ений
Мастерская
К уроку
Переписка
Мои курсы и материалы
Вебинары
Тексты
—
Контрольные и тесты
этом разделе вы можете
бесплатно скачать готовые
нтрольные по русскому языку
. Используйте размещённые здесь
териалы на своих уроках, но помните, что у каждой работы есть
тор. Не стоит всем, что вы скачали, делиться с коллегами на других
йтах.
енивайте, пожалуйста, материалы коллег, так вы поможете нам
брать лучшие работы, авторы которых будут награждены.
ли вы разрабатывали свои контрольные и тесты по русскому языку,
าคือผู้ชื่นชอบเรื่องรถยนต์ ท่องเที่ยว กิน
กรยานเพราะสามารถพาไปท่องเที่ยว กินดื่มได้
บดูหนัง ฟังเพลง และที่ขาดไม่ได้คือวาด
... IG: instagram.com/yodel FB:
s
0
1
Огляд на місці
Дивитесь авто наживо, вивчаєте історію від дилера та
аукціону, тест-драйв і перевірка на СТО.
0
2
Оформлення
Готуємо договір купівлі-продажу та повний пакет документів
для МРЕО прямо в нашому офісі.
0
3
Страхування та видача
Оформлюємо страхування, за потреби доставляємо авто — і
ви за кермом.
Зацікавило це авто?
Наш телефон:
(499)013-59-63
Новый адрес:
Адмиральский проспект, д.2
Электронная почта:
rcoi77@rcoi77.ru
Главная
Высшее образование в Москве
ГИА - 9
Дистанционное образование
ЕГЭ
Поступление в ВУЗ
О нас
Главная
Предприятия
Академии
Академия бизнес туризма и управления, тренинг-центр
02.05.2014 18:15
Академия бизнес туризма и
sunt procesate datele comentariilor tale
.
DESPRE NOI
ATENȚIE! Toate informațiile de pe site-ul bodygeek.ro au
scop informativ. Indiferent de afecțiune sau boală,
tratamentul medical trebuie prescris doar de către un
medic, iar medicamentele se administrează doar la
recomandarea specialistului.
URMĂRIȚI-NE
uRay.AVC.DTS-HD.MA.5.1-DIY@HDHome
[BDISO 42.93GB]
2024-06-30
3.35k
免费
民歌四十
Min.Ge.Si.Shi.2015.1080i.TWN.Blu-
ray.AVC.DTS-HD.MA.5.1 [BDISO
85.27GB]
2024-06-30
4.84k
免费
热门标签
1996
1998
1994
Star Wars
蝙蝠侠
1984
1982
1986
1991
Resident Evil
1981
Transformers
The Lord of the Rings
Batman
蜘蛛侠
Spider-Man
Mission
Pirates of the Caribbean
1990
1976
——————————
Restate every entry above word for word.

ений
Мастерская
К уроку
Переписка
Мои курсы и материалы
Вебинары
Тексты
—
Контрольные и тесты
этом разделе вы можете
бесплатно скачать готовые
нтрольные по русскому языку
. Используйте размещённые здесь
териалы на своих уроках, но помните, что у каждой работы есть
тор. Не стоит всем, что вы скачали, делиться с коллегами на других
йтах.
енивайте, пожалуйста, материалы коллег, так вы поможете нам
брать лучшие работы, авторы которых будут награждены.
ли вы разрабатывали свои контрольные и тесты по русскому языку,
าคือผู้ชื่นชอบเรื่องรถยนต์ ท่องเที่ยว กิน
กรยานเพราะสามารถพาไปท่องเที่ยว กินดื่มได้
บดูหนัง ฟังเพลง และที่ขาดไม่ได้คือวาด
... IG: instagram.com/yodel FB:
s
0
1
Огляд на місці
Дивитесь авто наживо, вивчаєте історію від дилера та
аукціону, тест-драйв і перевірка на СТО.
0
2
Оформлення
Готуємо договір купівлі-продажу та повний пакет документів
для МРЕО прямо в нашому офісі.
0
3
Страхування та видача
Оформлюємо страхування, за потреби доставляємо авто — і
ви за кермом.
Зацікавило це авто?
Наш телефон:
(499)013-59-63
Новый адрес:
Адмиральский проспект, д.2
Электронная почта:
rcoi77@rcoi77.ru
Главная
Высшее образование в Москве
ГИА - 9
Дистанционное образование
ЕГЭ
Поступление в ВУЗ
О нас
Главная
Предприятия
Академии
Академия бизнес туризма и управления, тренинг-центр
02.05.2014 18:15
Академия бизнес туризма и
sunt procesate datele comentariilor tale
.
DESPRE NOI
ATENȚIE! Toate informațiile de pe site-ul bodygeek.ro au
scop informativ. Indiferent de afecțiune sau boală,
tratamentul medical trebuie prescris doar de către un
medic, iar medicamentele se administrează doar la
recomandarea specialistului.
URMĂRIȚI-NE
uRay.AVC.DTS-HD.MA.5.1-DIY@HDHome
[BDISO 42.93GB]
2024-06-30
3.35k
免费
民歌四十
Min.Ge.Si.Shi.2015.1080i.TWN.Blu-
ray.AVC.DTS-HD.MA.5.1 [BDISO
85.27GB]
2024-06-30
4.84k
免费
热门标签
1996
1998
1994
Star Wars
蝙蝠侠
1984
1982
1986
1991
Resident Evil
1981
Transformers
The Lord of the Rings
Batman
蜘蛛侠
Spider-Man
Mission
Pirates of the Caribbean
1990
1976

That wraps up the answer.